The Institute for Security Studies (ISS) welcomes the appointment of an experienced police officer as the new national commissioner. Lt-General Khehla Sithole has a difficult task ahead of him to professionalise the South African Police Service (SAPS) and tackle serious violent crime that is plaguing the country at the moment.
Sithole has the kind of track record that should be required of national police commissioner candidates, and currently there are no allegations that suggest he lacks the integrity, skills or expertise for the powerful post of SAPS National Commissioner.
The ISS and Corruption Watch have been calling for stricter criteria and a transparent appointment process, as laid out by the National Development Plan.
‘While we welcome an experienced police officer to lead the SAPS, the fact that we do not have the benefit of a rigorous appointment process leaves South Africans at the mercy of President Zuma’s judgement – for which the track record is not great,’ said Gareth Newham, head of Justice and Violence Prevention at the ISS.
‘South Africans will once again find out through experience whether their new police chief has the qualities required to lead and protect – a process which has cost the country dearly for the last decade.’
President Jacob Zuma and Lt-General Khehla Sithole
Sithole’s first test will be how he tackles individuals within the SAPS who bring the institution’s reputation into disrepute. An urgent priority is to clean out the upper echelons of the SAPS of people who have been irregularly appointed or who need to respond to evidence of serious misconduct and criminality.
A key indicator of whether this is happening or not is if Sithole ensures an independent disciplinary inquiry is completed against disgraced Lt-General Richard Mdluli as a matter of urgency.

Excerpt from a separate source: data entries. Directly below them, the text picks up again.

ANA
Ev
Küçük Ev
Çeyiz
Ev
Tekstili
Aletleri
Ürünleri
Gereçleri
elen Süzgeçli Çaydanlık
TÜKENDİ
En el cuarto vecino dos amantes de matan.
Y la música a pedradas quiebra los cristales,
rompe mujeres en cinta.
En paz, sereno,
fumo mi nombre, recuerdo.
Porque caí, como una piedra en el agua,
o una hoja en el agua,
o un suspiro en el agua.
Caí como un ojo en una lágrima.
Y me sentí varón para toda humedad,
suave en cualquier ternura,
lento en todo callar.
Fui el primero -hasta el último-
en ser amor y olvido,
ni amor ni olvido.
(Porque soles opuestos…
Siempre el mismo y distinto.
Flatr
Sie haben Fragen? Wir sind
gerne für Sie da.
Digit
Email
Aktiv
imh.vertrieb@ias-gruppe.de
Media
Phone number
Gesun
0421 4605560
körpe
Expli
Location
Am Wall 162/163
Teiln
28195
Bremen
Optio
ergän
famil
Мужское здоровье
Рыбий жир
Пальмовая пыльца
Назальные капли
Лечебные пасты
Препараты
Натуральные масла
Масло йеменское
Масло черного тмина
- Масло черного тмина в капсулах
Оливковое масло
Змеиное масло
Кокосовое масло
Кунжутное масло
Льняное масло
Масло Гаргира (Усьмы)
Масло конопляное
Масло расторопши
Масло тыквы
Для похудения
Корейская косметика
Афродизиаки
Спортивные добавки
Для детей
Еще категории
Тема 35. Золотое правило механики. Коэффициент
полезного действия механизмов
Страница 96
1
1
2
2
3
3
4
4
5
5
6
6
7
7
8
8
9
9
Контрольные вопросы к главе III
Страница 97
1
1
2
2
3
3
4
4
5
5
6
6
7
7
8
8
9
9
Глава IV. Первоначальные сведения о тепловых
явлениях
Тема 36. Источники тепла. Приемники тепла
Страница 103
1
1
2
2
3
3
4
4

Mdluli has cost the tax payer millions of Rands while on suspension – with full pay and benefits – due to the various criminal trials against him.
To provide the more than 194 000 men and women employed in the SAPS with the necessary training, resources and strategic guidance, Sithole will have to act with speed to implement the audit of senior police commanders as required by the National Development Plan.
This is the only way he will be surrounded by highly experienced commanders of integrity that can support him to improve policing. Sithole will also have to withstand the massive political pressure that will be brought to bear on him to interfere in investigations against powerful political and business interests.
Nevertheless, the ISS wishes Sithole well and will support him in his difficult tasks of improving policing, reducing violent crime and corruption, and withstanding the intense political interference he is bound to experience.
The leadership crisis in South Africa, identified by the National Development Plan, is echoed in the intelligence community. The Hawks leadership position is currently vacant. This position is filled at the behest of Police Minister Fikile Mbalula, and as things stand, no procedural transparency is required for this position either.